The patient was impoverished and had been in and out of jail for years. His health was poor, and among our many worrying clinical findings was the possibility of undiagnosed advanced colon cancer.
A fellow med student and I spent almost an hour taking the patient's history. We noticed that many of the patient's problems had started two years ago. A fall two years ago had caused his left eye to permanently deviate outwards ("acquired exophoria"). No one had ever treated it, and he had been seeing double ("diplopia") ever since. Later on, he told us the story of how, two years ago, he went for a drive even though he wasn't supposed to. Just across the street from where he started his car, he crashed at full speed into a parked vehicle. The crash badly fractured his hip, altered his gait, and sent him to prison. He hadn't driven since.
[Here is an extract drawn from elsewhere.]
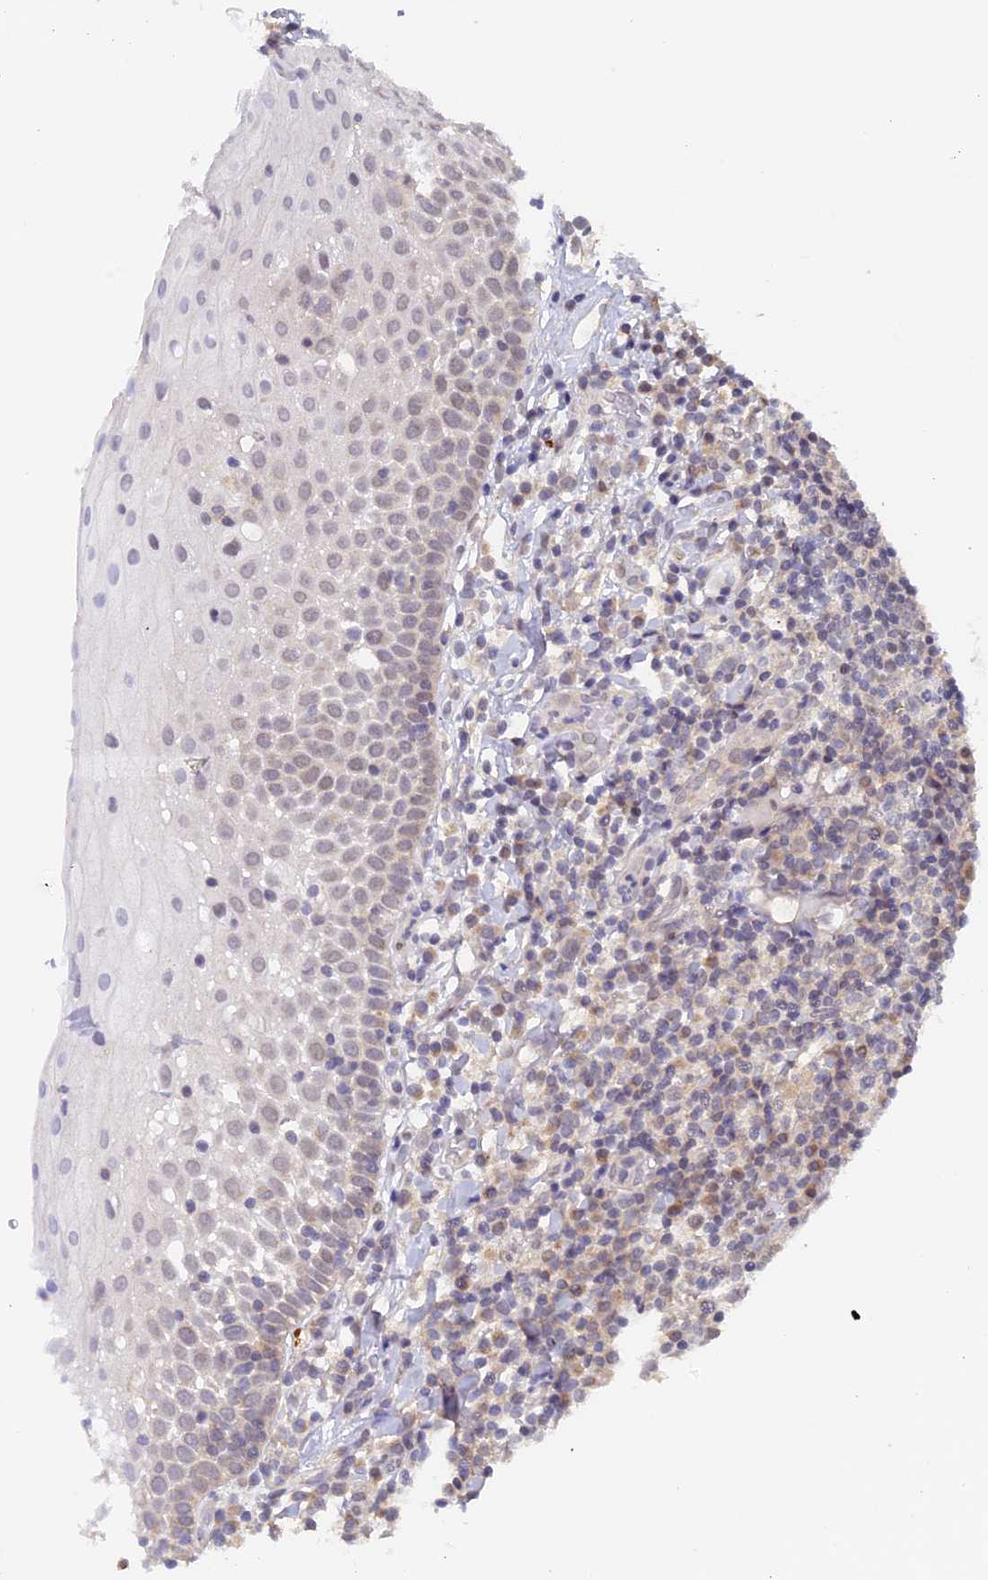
{"staining": {"intensity": "negative", "quantity": "none", "location": "none"}, "tissue": "oral mucosa", "cell_type": "Squamous epithelial cells", "image_type": "normal", "snomed": [{"axis": "morphology", "description": "Normal tissue, NOS"}, {"axis": "topography", "description": "Oral tissue"}], "caption": "IHC of normal human oral mucosa displays no expression in squamous epithelial cells.", "gene": "MYBL2", "patient": {"sex": "female", "age": 69}}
The patient had communicated something important here that I had entirely missed.
My med school class just had a lecture about the eye, and I mentioned to a professor that I had recently examined a patient with diplopia and acquired exophoria. The professor replied that diplopia is very serious and, if uncorrected as in this patient, can thoroughly mess up someone's life. He said we should have made it our priority to identify the underlying cause and come up with a treatment plan. "You can't do much while seeing double," he said.
It was only then that I put two and two together: you can't drive a car while seeing double, either. The diplopia almost certainly caused the car crash, which caused the hip fractures, which wrecked his gait and caused him constant pain. Dominoes.
I've only just begun getting an intuition for which medical problems are most pressing. As it improves, I'll be able to do better for my patients.